I tried to define a function like…
function split_int_id(x) id_field = split(split(x, '='), ';') id_scaff, id_num = split(id_field, '_') return Pair(parse(Int, id_scaff), parse(Int, id_num)) end
But sorting this through
sorted_lines = sort(in_read, by = x -> split_int_id(x)) seems quite slow, about 6x slower than a python equivalent. I also tried something that doesn’t use sorts (maybe memory allocation from all those lists) but this function doesn’t do much better.
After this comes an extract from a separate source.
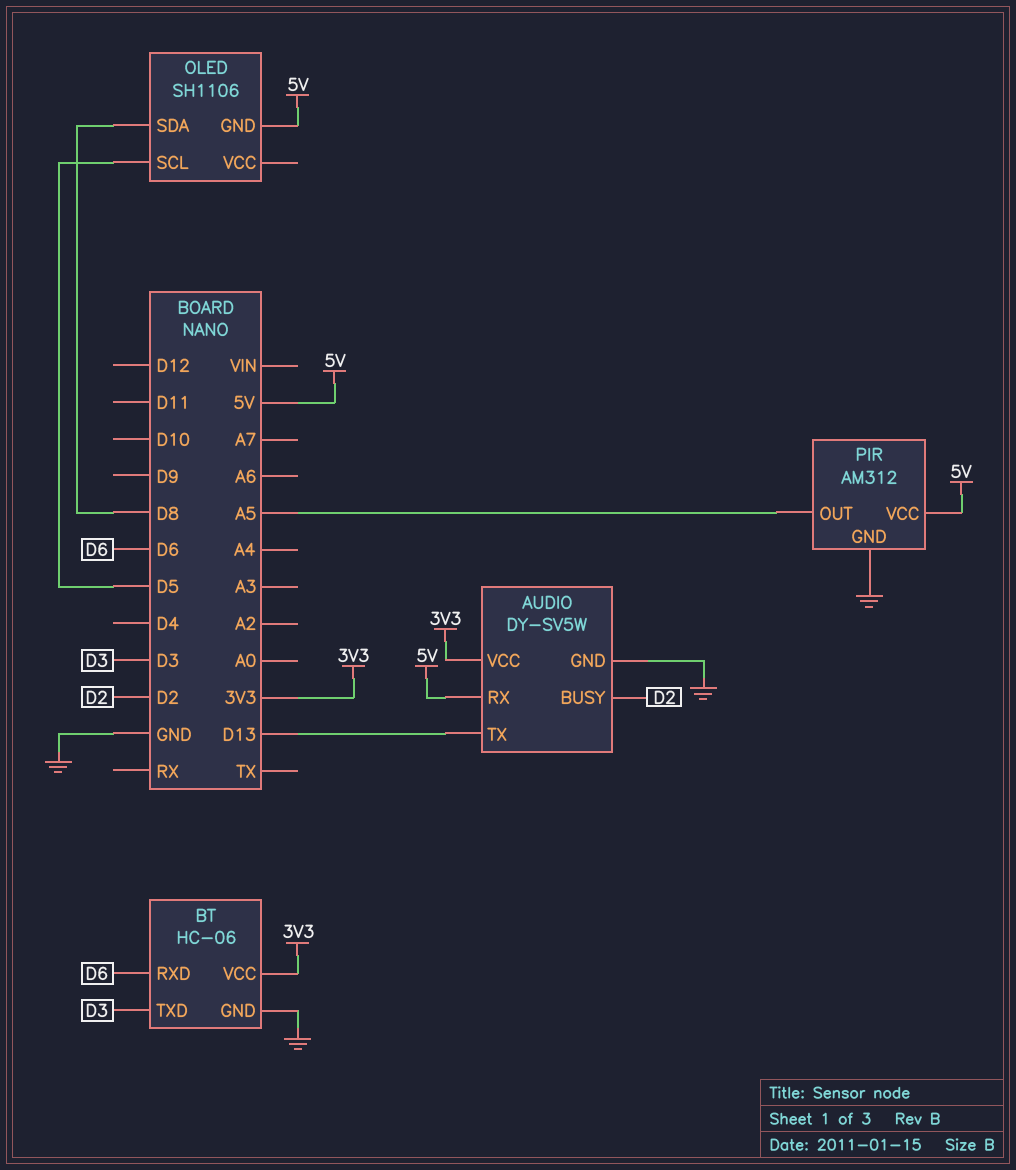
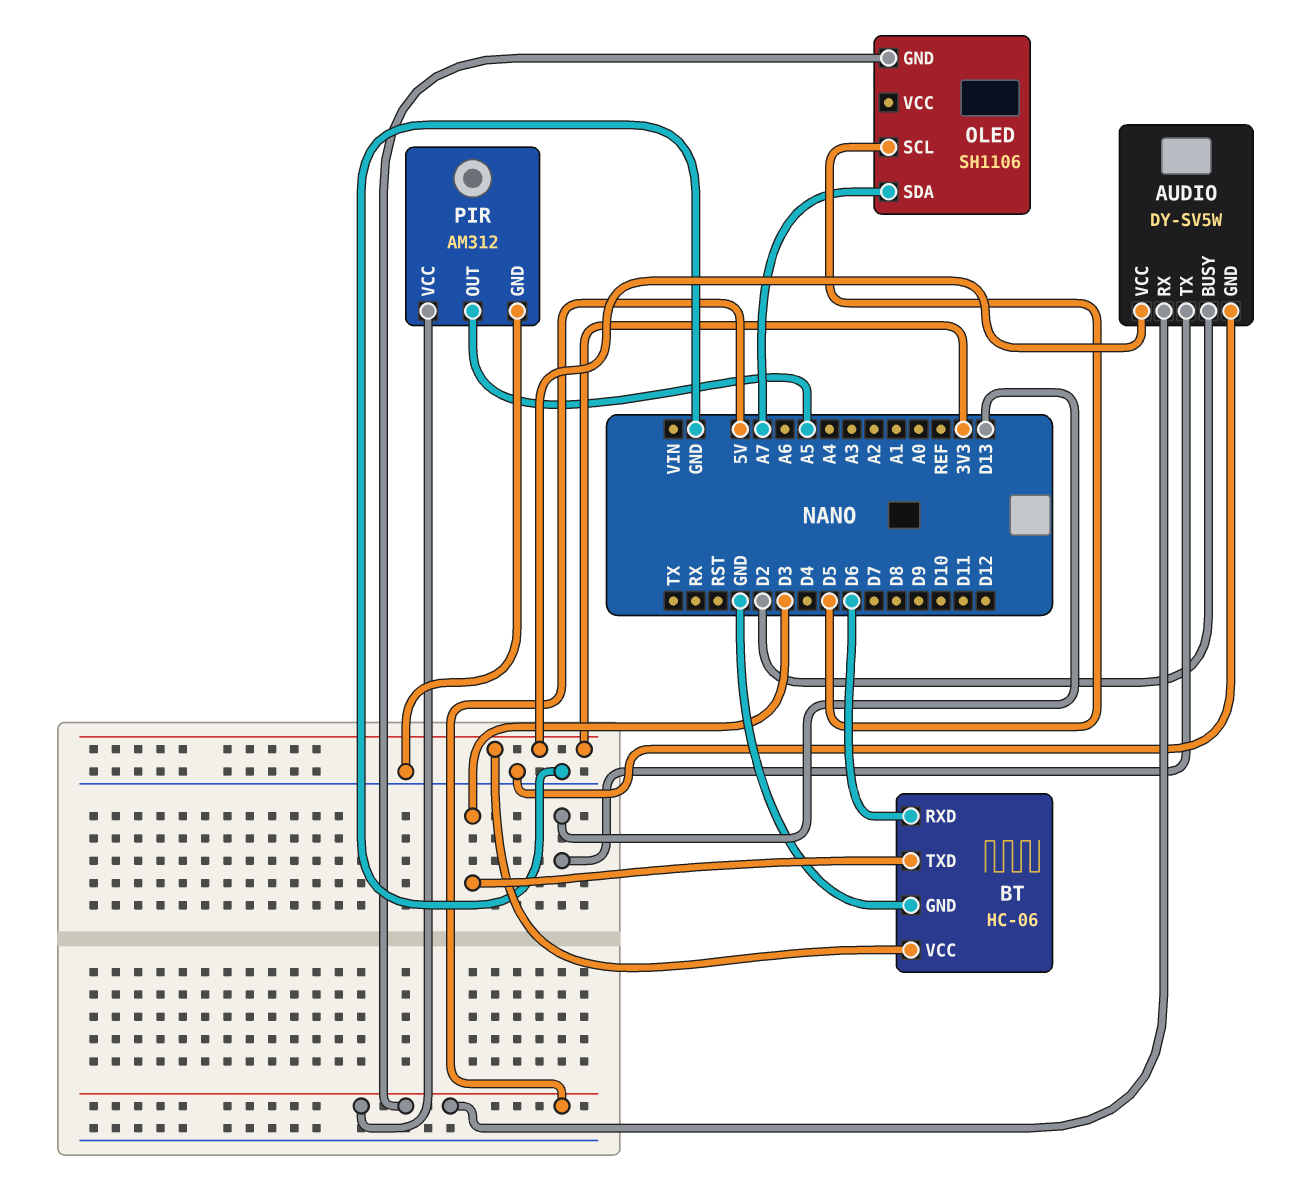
OLED pin SDA: D8 -> A7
function index_int_id(x) id_start = findfirst(y -> y == '=', x) + 1 id_end = findfirst(y -> y == ';', x) - 1 sub_string = x[id_start:id_end] find_under = findfirst(y -> y == '_', sub_string) id_scaff = parse(Int64, sub_string[1:(find_under - 1)]) id_gene = parse(Int64, sub_string[(find_under + 1):end]) return Pair(id_scaff, id_gene) end
Could someone help me get a performance boost? This seems like a fairly conventional usage of sort-by.